Postby eastwind » Wed Dec 11, 2013 9:02 pm

eastwind wrote:There was no through service to Canada from South Station, on either the New Haven or the B&A (New York Central).
eastwind

davidp wrote:Actually the NYC offered a through South Station - Toronto sleeper at least into 1960. The 10/25/59 NYC timetable lists it as a 10-6, carried on the New England States to/from Buffalo. However, pictures from earlier in the '50's show a streamlined CP 10-5 on the New England States.

TomNelligan wrote:In addition to the NYC's Boston-Toronto sleeper, there was also the B&A/NYC New England Wolverine, which ran between Boston and Detroit via the NYC's Canada Southern line on the north side of Lake Erie.

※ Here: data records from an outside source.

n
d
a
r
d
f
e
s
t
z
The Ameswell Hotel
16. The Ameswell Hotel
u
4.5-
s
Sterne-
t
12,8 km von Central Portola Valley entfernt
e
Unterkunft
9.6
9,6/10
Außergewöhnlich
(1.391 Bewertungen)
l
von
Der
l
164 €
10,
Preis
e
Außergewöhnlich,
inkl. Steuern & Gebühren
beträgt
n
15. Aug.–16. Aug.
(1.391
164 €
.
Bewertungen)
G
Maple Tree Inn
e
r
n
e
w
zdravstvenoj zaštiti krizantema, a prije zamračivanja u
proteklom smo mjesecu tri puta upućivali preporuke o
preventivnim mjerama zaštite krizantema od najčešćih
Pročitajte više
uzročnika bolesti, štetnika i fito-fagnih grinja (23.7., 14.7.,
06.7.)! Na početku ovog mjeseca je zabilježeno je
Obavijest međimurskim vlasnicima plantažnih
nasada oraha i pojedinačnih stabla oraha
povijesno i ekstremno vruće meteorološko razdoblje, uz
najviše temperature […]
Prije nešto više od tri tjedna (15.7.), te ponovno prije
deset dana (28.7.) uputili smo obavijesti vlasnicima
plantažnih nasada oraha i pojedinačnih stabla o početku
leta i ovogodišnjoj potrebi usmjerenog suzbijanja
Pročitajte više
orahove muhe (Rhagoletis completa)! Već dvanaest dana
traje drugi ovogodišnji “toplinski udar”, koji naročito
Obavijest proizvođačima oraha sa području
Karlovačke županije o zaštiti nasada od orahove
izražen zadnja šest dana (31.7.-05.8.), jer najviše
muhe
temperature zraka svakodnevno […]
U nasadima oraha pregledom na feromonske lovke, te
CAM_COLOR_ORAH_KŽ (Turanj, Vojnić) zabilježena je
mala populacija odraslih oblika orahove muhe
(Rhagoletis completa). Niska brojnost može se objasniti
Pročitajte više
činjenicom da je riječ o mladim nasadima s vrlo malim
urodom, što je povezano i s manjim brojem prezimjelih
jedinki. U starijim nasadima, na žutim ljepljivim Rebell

It lasted into the 1950s. While I doubt that many Boston passengers were ever destined for St. Thomas or Windsor, the train's two stops in Ontario, that did technically count as another international service out of South Station.

Tom and David, you're both right, of course. How could I have forgotten that? Simple. In context, my statement is correct. Here is the context:

eastwind wrote:
gokeefe wrote:It seems likely that most, if not all, of B&M's Canada service originated at North Station. While this seems natural "of course" to those who were there, its easy to forget that South Station and North Station were run by competing railroads when Amtrak is the only American passenger railroad you've ever known.

All service to Canada from Boston originated at North Station, yes. One line to the Maritimes via Maine Central. Three lines to Montréal (and Québec City): (1) via Concord-Plymouth-Wells River and the CP through St. Johnsbury, (2) via Concord-White River Junction and CV-CN through St. Albans, and (3) via Fitchburg-Keene-Bellows Falls and the Rutland through Burlington.

Don't forget, however, that through trains from New York to Montréal also operated over the B&M's other trunk line, the Conn River, from Springfield to White River Junction (CV-CN) and Wells River (CP).

There was no through service to Canada from South Station, on either the New Haven or the B&A (New York Central).

eastwind

The statement was made in answer to a question about B&M's Canada service. To be absolutely clear, then, what I should have said is, "There was no through service to Canada from South Station that involved a B&M routing, on either the New Haven or the B&A (New York Central)." I'm sometimes inattentive to how statements may read when taken out of context. You got me there. ;-)

Proposals for Amtrak Boston-Montreal service via Springfield/Palmer (former B&A) and the Vermonter route (former B&M) would run of course out of South Station, but such a routing was not in the timetable in the time period under discussion, for the simple reason that there were three other, shorter routings available, none of which even exist today.